My mother pointed to the napkins and sent me to light the candles that had gone out. I meandered through the white chairs with white lace tied around the backs and watched Mark by himself at the vegetable table appraising the squash. I wanted to return to him, but as soon as the party started, I had acquired all these chores from my mother, whose lipstick was starting to crack at the corners of her mouth, something that happened to her when she was talking and drinking too much, which was something that happened to her when she was nervous, wiping her mouth with a napkin after every sip. I lit the candles and listened to the adults around me, the way their words sounded coming out of their mouths.

“Get this,” said Mr. Bulwark. “My wife counted up all the deaths in the Old Testament. Took her two years.”

“Good fucking God,” Mr. Lipson said.

“Fish babies,” Mr. Lipson said. I lit the candle on their table and held up the camera. Mr. Lipson opened his mouth to put in the caviar and stopped midbite as though I had caught him red-handed, eating my peers. I took the picture.

“Anyway,” Mr. Bulwark said. “It’s a stupid project. But a project nonetheless.”

Mr. Lipson agreed; wives should always have their projects.

I wiped crumbs off their table like a waiter and walked over to the Trentons.

“The mother and child aren’t going with him,” Mr. Trenton said as I approached from behind.

The mother and child. I didn’t like the sound of that. In the entire canon of Western literature, nothing good ever happened to the mother and child, and Mrs.
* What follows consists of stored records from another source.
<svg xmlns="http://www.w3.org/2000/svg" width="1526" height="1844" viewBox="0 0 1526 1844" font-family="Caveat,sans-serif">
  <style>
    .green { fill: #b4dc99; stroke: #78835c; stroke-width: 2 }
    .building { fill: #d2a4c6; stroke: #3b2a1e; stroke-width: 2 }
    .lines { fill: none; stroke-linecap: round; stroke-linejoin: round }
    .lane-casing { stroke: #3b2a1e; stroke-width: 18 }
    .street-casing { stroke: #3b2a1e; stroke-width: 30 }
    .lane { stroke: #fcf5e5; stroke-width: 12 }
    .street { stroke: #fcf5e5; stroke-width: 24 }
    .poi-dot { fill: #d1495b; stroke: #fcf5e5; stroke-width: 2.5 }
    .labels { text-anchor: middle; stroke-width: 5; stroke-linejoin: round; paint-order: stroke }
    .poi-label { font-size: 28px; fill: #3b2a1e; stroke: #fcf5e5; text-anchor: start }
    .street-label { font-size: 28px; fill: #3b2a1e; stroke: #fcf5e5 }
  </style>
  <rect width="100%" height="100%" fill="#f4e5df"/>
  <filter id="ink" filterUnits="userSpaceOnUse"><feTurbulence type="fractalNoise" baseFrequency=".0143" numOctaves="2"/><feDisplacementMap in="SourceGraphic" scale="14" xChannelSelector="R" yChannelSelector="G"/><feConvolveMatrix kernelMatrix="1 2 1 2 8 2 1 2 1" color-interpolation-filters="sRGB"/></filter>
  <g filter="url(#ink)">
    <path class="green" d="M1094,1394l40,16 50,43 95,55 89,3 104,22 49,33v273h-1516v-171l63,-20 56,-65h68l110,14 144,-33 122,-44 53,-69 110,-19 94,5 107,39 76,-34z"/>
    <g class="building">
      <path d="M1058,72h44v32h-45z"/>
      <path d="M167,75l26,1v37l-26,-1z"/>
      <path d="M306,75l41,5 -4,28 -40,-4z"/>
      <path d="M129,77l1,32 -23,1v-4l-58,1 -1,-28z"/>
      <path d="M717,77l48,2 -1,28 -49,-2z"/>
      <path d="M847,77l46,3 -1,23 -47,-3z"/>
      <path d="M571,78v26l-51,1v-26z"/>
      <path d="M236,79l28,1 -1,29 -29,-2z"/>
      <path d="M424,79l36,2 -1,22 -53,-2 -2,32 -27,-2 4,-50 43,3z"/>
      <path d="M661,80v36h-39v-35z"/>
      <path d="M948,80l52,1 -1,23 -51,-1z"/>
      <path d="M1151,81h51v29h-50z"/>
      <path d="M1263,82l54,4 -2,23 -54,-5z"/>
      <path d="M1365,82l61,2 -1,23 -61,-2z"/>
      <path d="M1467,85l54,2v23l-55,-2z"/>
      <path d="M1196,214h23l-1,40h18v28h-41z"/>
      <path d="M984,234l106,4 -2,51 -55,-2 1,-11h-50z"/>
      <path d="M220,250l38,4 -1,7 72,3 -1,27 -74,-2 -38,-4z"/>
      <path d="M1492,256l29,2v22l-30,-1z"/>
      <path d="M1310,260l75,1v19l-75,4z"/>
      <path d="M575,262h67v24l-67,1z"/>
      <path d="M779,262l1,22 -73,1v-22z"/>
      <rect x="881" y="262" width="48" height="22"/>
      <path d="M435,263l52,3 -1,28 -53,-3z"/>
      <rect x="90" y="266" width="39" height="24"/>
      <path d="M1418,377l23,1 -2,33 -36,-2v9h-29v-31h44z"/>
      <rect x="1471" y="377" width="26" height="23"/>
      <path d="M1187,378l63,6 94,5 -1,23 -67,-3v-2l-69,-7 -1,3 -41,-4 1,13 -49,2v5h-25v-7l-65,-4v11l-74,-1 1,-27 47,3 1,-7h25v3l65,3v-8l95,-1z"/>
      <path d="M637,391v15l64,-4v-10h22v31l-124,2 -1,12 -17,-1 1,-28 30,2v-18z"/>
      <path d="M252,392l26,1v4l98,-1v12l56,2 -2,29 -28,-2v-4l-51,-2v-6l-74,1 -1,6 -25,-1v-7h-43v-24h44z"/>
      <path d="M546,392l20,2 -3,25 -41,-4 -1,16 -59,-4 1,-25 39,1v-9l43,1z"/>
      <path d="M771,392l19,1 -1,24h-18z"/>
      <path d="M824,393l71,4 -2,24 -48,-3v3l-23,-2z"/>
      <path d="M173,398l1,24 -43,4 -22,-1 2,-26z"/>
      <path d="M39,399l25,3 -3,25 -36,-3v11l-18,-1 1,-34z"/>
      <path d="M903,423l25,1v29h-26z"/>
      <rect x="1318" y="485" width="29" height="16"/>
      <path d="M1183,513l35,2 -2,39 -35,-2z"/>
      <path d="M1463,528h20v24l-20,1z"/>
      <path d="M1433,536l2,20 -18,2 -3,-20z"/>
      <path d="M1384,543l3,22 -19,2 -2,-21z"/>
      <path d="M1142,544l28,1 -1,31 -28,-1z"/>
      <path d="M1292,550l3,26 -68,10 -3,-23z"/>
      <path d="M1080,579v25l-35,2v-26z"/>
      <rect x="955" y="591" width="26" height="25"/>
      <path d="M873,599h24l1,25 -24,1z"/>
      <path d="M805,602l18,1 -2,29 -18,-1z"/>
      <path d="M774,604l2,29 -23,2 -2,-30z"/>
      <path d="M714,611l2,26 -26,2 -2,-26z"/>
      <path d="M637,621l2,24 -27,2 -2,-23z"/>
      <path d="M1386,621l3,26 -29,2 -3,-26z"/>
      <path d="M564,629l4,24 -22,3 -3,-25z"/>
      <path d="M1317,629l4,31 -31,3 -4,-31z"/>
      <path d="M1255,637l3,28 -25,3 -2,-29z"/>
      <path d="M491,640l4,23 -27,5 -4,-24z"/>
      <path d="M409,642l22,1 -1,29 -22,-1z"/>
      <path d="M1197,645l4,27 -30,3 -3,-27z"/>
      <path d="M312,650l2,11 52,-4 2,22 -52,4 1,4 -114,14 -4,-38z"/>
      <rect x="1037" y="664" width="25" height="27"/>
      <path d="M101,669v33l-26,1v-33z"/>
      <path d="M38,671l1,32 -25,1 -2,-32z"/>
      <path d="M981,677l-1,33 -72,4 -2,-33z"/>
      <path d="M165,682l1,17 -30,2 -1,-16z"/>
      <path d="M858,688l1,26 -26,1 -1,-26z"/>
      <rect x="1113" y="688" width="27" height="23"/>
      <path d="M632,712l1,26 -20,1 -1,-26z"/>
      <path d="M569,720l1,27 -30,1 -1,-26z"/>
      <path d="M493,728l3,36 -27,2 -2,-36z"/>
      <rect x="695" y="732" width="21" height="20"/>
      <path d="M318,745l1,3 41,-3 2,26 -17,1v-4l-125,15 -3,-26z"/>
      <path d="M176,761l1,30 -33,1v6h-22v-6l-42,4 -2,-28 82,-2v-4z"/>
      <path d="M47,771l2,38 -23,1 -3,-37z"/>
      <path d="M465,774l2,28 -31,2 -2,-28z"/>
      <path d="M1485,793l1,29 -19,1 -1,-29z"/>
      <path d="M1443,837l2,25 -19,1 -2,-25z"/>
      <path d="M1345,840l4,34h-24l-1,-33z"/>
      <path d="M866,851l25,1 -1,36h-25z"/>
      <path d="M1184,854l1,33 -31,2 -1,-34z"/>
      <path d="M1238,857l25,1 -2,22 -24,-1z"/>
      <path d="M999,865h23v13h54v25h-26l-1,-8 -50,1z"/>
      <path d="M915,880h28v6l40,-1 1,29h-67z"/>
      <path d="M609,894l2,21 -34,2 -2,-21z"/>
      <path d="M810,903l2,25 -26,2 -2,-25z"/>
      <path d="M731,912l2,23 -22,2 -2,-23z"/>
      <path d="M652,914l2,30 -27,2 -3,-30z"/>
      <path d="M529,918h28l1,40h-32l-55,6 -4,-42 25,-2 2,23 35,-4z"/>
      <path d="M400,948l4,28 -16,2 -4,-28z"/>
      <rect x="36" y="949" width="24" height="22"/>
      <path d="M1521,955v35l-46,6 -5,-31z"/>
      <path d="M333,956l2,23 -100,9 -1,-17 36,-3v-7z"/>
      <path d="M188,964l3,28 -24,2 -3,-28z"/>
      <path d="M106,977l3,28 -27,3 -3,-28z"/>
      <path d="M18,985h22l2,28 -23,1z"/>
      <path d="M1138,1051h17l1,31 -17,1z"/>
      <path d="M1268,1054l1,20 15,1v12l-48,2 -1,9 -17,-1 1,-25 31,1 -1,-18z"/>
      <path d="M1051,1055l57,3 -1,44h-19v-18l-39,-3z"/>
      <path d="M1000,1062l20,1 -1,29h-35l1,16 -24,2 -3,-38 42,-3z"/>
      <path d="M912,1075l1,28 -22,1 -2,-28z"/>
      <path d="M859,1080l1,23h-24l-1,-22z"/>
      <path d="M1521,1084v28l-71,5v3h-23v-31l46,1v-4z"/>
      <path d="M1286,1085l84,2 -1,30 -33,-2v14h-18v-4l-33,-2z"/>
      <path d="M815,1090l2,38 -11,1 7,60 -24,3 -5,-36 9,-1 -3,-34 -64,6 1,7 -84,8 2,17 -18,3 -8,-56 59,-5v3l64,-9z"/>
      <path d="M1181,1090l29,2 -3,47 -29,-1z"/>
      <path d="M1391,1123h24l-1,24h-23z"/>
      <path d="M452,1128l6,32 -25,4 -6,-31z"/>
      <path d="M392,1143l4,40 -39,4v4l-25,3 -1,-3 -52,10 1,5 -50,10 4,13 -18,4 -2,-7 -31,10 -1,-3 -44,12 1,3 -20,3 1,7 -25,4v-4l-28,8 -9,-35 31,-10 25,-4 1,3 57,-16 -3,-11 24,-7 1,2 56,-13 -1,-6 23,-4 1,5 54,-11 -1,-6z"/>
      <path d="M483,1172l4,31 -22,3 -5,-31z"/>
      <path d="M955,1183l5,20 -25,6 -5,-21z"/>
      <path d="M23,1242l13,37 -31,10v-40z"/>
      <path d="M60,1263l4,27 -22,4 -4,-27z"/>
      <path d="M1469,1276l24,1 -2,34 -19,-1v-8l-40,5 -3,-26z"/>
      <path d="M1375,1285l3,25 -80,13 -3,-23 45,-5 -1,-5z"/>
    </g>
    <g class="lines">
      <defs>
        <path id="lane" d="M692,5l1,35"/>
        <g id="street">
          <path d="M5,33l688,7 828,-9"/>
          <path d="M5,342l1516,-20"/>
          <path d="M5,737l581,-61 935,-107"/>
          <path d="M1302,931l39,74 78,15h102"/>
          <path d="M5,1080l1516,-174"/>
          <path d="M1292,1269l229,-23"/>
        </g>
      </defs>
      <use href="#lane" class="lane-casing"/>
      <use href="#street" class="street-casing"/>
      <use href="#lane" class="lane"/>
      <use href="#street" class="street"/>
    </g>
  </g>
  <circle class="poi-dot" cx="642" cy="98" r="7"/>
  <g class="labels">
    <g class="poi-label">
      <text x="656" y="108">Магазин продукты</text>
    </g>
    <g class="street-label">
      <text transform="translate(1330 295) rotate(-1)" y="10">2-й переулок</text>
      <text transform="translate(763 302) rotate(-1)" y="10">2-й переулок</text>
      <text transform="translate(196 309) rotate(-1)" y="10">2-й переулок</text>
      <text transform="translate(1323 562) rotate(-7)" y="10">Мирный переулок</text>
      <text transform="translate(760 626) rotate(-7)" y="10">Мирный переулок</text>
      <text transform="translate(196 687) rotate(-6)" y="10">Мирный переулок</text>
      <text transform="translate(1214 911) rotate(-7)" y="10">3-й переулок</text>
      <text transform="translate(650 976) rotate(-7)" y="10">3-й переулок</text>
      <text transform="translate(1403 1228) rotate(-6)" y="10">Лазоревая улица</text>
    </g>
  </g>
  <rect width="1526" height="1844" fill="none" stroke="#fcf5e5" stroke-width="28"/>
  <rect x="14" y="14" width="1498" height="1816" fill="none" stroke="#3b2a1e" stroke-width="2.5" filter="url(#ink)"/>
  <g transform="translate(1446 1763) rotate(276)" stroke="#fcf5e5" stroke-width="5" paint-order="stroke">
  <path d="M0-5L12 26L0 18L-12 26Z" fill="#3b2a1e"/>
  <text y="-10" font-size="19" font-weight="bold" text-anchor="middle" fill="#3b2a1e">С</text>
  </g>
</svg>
Trenton could see I understood that.

“Edward,” Mrs. Trenton said. “Have a carrot.”

Mr. Trenton looked up and saw me. “Such a wonderful party,” he said to me. I nodded because I knew that was something everybody at this party was forced to agree with.

I lit their candle. “Thank you, sweetheart,” Mrs. Trenton said, suddenly sweet over her drink. “Richard will be coming by shortly, to say hello.” Mr. Trenton turned the carrot in his mouth like a lollipop.

I returned to Mark, my stomach sour.

“Mrs. Bulwark self-published a book. Called
God: A Murderer
,” I said. “Mr. Bulwark thinks it’s a ridiculous idea, to count up all the deaths in the Old Testament and write a book about it. Embarrassing, frankly.”

“Alfred thinks Bob should get a shingles vaccine,” Mark said, leaning closer. “But Bob already had chicken pox. Alfred doesn’t understand why that matters.”